…well, not really. From what I can gather from reviews, at the end of Harry Potter & the Deathly Hallows, the eponymous wizard-boy is simply forced to grow up and lead a normal life. Evil vanquished--then the wife, the kids, the house. So he lives on. But we in the book business are finished with him. After tonight, he’s dead to us. And I, for one, could not be happier.
It’s funny—I’ve worked at bookstores throughout the ten year run of this series, but I’ve only had to work at release parties for the past two. It didn’t occur to anyone to keep a store open until midnight to sell a children’s book until Rowling’s fourth magical doorstop was released in 2000, and I managed to avoid having anything to with that event or the following one. But for volumes six and seven I’ve been unavoidably trapped at Borders #653 here in Toledo, giving up a Friday night to this thing that people who get paid to write about books invariably refer to as a Phenomenon. I just got back from The Last Harry Potter Party Ever, which is why I’m writing at a quarter to four in the morning, it was a dispiriting, exasperating experience, and I demand that everyone pity me.
You want to appreciate it; to see the fun in it. I do, a little. It’s nice to be able to sell somebody something they really want, and I got to do a lot of that tonight. All the shakingly eager kids are kind of endearing, if a little bit intense. But for some of the kids, and nearly all of the parents, the whole thing is clearly just another joyless, grubby pop-cultural hoop to be jumped through. You have to take the kids to see Shrek. You have to take them to a Mud Hens game, whether you know or care anything about baseball. And you have to buy them the Harry Potter book, whether it would ever have occurred to you to buy a book before the year 2000 or not. So many of them were appalled to realize that they would have to wait in line for an hour, apparently unable to work through the simple chain of reasoning: I am here at midnight because for whatever reason this book is a Big Deal. Therefore, many other people will be doing the same thing. This book should NOT be easy to get, because it is SO AWESOME. That is why we are all here. They couldn’t understand, probably because they don’t normally go to bookstores, that bookstores don’t normally have and aren’t really designed to handle a thousand customers at once, and things can’t really be expected to run with theme-park like precision. There was a lot of whining.
Pity me, I say!
And I’ve just been stunned from the beginning at the overwhelmingly arbitrary nature of this whole thing we’ve just lived through. At the end of the day, why these books? To the kids who grew up with them, they must have seemed like a one-of-a-kind life-altering thing that had dropped out of the skies one day in 1997—but there were so many adolescent fantasy novels being written, in 1997 and in every year before or since, and I really haven’t ever been able to believe that it was anything but dumb herd instinct that turned Rowling’s series into this monumental, generational thing. Into, yes, a Phenomenon.

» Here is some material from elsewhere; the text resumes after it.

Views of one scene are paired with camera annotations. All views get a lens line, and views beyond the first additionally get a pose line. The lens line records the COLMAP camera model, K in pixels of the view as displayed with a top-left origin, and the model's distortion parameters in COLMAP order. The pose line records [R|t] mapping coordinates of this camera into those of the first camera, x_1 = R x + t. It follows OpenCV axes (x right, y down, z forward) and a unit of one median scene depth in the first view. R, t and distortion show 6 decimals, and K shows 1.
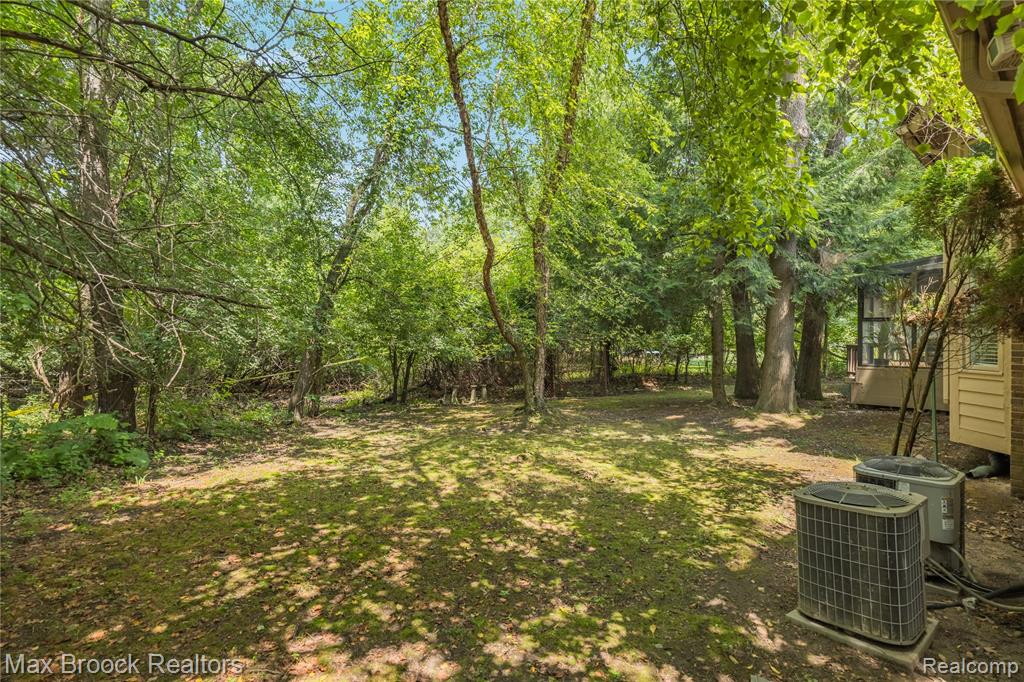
lens RADIAL K [[530.4, 0, 512.0], [0, 530.4, 340.4], [0, 0, 1]] dist [0.000658, 0.000038]
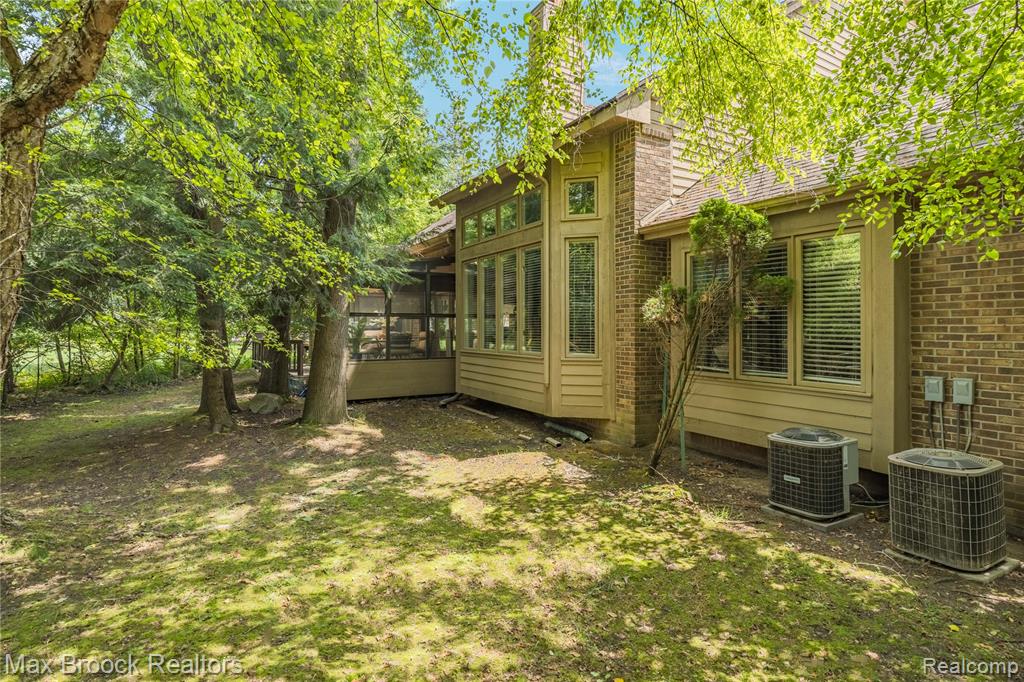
lens RADIAL K [[530.4, 0, 512.0], [0, 530.4, 336.0], [0, 0, 1]] dist [0.000658, 0.000038]
pose [[0.194565, -0.007466, 0.980861, -0.443249], [0.002151, 0.999972, 0.007185, -0.006406], [-0.980887, 0.000712, 0.194575, 1.004598]]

I’m sure they’re not bad. That’s all I can say. I’ve seen them praised many times for being wildly inventive and involving. I’ve never seen anybody try to praise them as art. From the little I’ve seen, Rowling’s prose is workmanlike at best, and they seem just as derivative in theme as pretty much every other fantasy novel since Tolkien. When people ask me if I’ve read them, just because I, you know, work in a bookstore, I want to look at them like they’re crazy. Don’t they have any idea how many grown-up novels are published every month that I want to read and never will because I’ll never have time? I’m going to read eight-hundred page tomes about Wizard Boarding School?
As for them creating a generation of readers, I’m afraid that all they’ve done is create a generation of readers of bad books. I can guess this from my own bitter experience. I love The Lord of the Rings. I do. As an adult reader, I can see everything that’s silly and retrograde about it, but its dazzling level of invention and its author’s unembarrassed love for his own linguistic games had an enormous effect on me and on my literary sensibility in the long term. But in the short term, as an adolescent, it just made me want to read a whole lot of crappy imitations of The Lord of the Rings, of which there were many in the nineteen-eighties, and of which there are more all the time. The same thing will happen with these kids today—and Rowling is no Tolkien.
The last word on this subject was spoken some years ago, by Harold Bloom, of all people. In many ways he’s an absurd old crank, but I saw him on Charlie Rose once, and I’ll always remember it. At one point in the interview, he had his eyes closed as he leaned contentedly back in his chair and recited the last ten lines or so of Tennyson’s “Ulysses,” and it made me want to give him a big hug. (“We are not now that strength which in old days / moved earth and heaven…”) And then Rose, trying to stick up for the present in the face of Bloom’s "Decline and Fall of Everything" rhetoric, mentioned the whole Phenomenon, and how it was making all these young folks read ever so many books instead of playing with their Pokemon or their cellphones or whatever. Bloom just sighed a huge Falstaffian sigh, and intoned, “…but that’s not literature, Charles.” Right on, Harold.